Bastou o Luis Fernando Guimarães aparecer no Fantástico no quadro Super Sincero para muita gente comparar-me a ele, especialmente, as pessoas mais próximas. Não sou do tipo que senta na frente da tevê domingo à noite para acompanhar o show global da vida – para mim, o maior símbolo da depressão dominical -, mas foi inevitável dar uma conferida. Isso foi em 2006. O humorístico já saiu do ar e só não foi esquecido porque as pérolas do senhor Sincero continuam vivas no Youtube. Recentemente, ao rever algumas delas, confesso que até me identifiquei com o personagem, mas só no que gera de humor, porque se ele não faz nenhuma concessão para ser aceito socialmente, eu faço muitas. Mesmo que me incomode, sei usar da hipocrisia no trato social e, como disse Gilberto Gil, então Ministro da Cultura, também acredito que “o exercício da hipocrisia se refere a um modo de ser civilizado, necessário à convivência entre as pessoas“. Isso não significa, no entanto, que esse seja minha natureza ou sequer meu modo preferido de estar no mundo. Muito pelo contrário.

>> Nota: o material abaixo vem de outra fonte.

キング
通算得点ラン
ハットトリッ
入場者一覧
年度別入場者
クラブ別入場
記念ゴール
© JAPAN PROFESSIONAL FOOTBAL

“O seu problema é a autenticidade!“ Alguns anos atrás, ouvi essa frase de uma amiga. A exclamação é por minha conta, mas, mesmo sem ela, a frase me parece grave o suficiente. Como a autenticidade pode ser um problema para alguém? Foi o que me perguntei na época. Muita calma nessa hora, disse a mim mesmo. E saí à procura da origem da palavra antes de deixar-me levar pela emoção.
Autenticidade: qualidade de autêntico, do latim authenticus, que significa original, genuíno, principal. Autêntico ou, no original, authentes, é aquele que age por sua conta, por sua própria autoridade. Até entendo que alguém que age por sua própria conta possa incomodar, mas agir pela conta do outro, para mim, isso sim seria bizarro.
Acabo de receber uma terceira classificação, que me pareceu ainda mais complexa e instigante que as outras duas. Sou espontâneo. Foi assim que um dos coordenadores de um mestrado que estou fazendo em Santiago do Chile referiu-se a mim no meio da primeira semana do curso – de um total de 7 semanas distribuídas por dois anos. Mesmo sem ter à mão qualquer dicionário, senti-me honrado com a distinção, pois, diferentemente das demais, ela foi feita como o reconhecimento de uma qualidade, não como falta de tato ou uma ameaça. No fundo, sempre acreditei que fosse isso mesmo, um valor, algo sagrado que simplesmente aparece – não, na verdade, não aparece, irrompe como uma avalanche. Quando se ouve o barulho, já foi – vai, aparentemente, sem passar por qualquer filtro social, de um sei lá aonde diretamente para fora. O que falo e faço nesse estado, só descubro depois que falo e faço. Ajo, depois penso. Tá certo, também pode me chamar de impulsivo, mas nem vou perder meu tempo em procurar a origem dessa palavra. Sem o impulso, não haveria vida.
A propósito, espontâneo vem do latim sponte, que quer dizer da própria vontade. Vontade, ou voluntas, significa prazer, desejo, ânimo. Ânimo é alma, coragem, desejo, mente e está relacionado a anima, que, por sua vez, é ser vivo, espírito, disposição, e também deriva de Ane, palavra que os indo-europeus usavam quando queriam dizer assoprar e respirar, atividades que os seres vivos costumam se dedicar com muito afincos, quando vivos.